The One Thing You Should Never Do If You’re Planning to Buy a House, According to a Mortgage Lender
Think back to the last time you bought a lot of stuff at a big-box store. Chances are, the cashier asked you if you wanted to open a store credit card to save money on your purchase. Tempting, right? A store credit card isn’t necessarily a bad idea, especially if you’ll save a considerable amount of money or if you shop at the store often. But if you’re planning to buy a house anytime soon, you may want to rethink opening new lines of credit or making big purchases.
Cassidy Gard experienced exactly how a new store credit card can get in the way of buying a house. In a now-viral TikTok, she shared that a Home Depot cashier convinced her to open up a store card for a $9 can of paint. (Gard, a producer, says she normally never opens up new credit cards, but this time she did it to help the cashier.) Sadly, her good deed decreased her credit score by 100 points — and ultimately prevented her from getting a mortgage to buy a house.
If you’re not familiar with the lending process, here’s a quick primer: Before loaning you a potentially large sum of money, banks want to make sure you’re in good financial standing. So an underwriter checks your credit score and confirms your employment and income with the goal of assessing how likely you are to pay back the loan. These factors can affect your interest rate and how much money you can borrow, but they can also determine whether you can take a loan in the first place.
According to Melissa Cohn, regional vice president of William Raveis Mortgage, opening a new credit card in the middle of a mortgage application is one of several things that can impact your ability to get approved, and there are a few reasons for that. “The lender will want to know the source of the credit inquiry and any credit obtained as a result, then take 5 percent of the credit limit of your new card as a monthly obligation that can throw off your debt-to-income ratios and cause you to get declined,” Cohn says.
The new inquiry can also lower your credit score, which can potentially give you a higher interest rate — or, if it’s below the minimum credit score required for the lender, then you can potentially get turned down altogether (like Gard). Other debts, Cohn says, such as car loans or store loans, can also be a dealbreaker. Making large purchases, even if you have the money, or withdrawing from your accounts can interfere with the mortgage process, too.

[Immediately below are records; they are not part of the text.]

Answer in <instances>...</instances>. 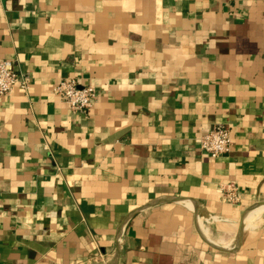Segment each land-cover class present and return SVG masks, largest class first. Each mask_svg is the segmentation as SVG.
Returning <instances> with one entry per match:
<instances>
[{
    "label": "crops",
    "instance_id": "obj_1",
    "mask_svg": "<svg viewBox=\"0 0 264 264\" xmlns=\"http://www.w3.org/2000/svg\"><path fill=\"white\" fill-rule=\"evenodd\" d=\"M3 60L0 264H264V0H0Z\"/></svg>",
    "mask_w": 264,
    "mask_h": 264
},
{
    "label": "built area",
    "instance_id": "obj_2",
    "mask_svg": "<svg viewBox=\"0 0 264 264\" xmlns=\"http://www.w3.org/2000/svg\"><path fill=\"white\" fill-rule=\"evenodd\" d=\"M29 75L17 68L15 60L0 61V97L5 96L13 87L26 92L29 88ZM53 94L72 112H82L92 106L96 90L92 85L80 86L74 79H62L52 86ZM202 152L210 158H219L230 153L232 142L230 130L222 124H215L198 138ZM222 198L228 204L239 202L237 188L228 183L220 186Z\"/></svg>",
    "mask_w": 264,
    "mask_h": 264
},
{
    "label": "water",
    "instance_id": "obj_3",
    "mask_svg": "<svg viewBox=\"0 0 264 264\" xmlns=\"http://www.w3.org/2000/svg\"><path fill=\"white\" fill-rule=\"evenodd\" d=\"M255 208H256V206L250 208L248 211H251V210H253V209H255ZM248 211H246L245 213H247ZM242 218H243V217L241 216V217H240V221H239L240 223H241V221H242Z\"/></svg>",
    "mask_w": 264,
    "mask_h": 264
}]
</instances>
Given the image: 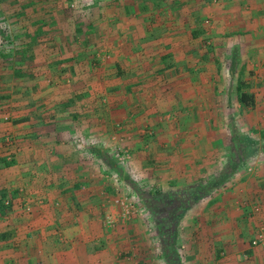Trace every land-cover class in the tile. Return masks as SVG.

For Gard, the timeline was a little different: She had opened a Home Depot card in May, and forgot about it while traveling, leaving her with an unpaid balance that ultimately drained her credit score enough to prevent her from getting a mortgage. It’s not clear from TikTok whether Gard eventually got the mortgage or not, but either way, she wishes she’d have never opened up the card to begin with. If you’re also planning to buy a house, she urges you not to make the same mistake. The risk gets exponentially higher if you’re already in the process, so Cohn says it’s best to be extra careful. “Clearly, if you are in the middle of applying for a new mortgage it is key to not apply for any other credit at the same time,” she says.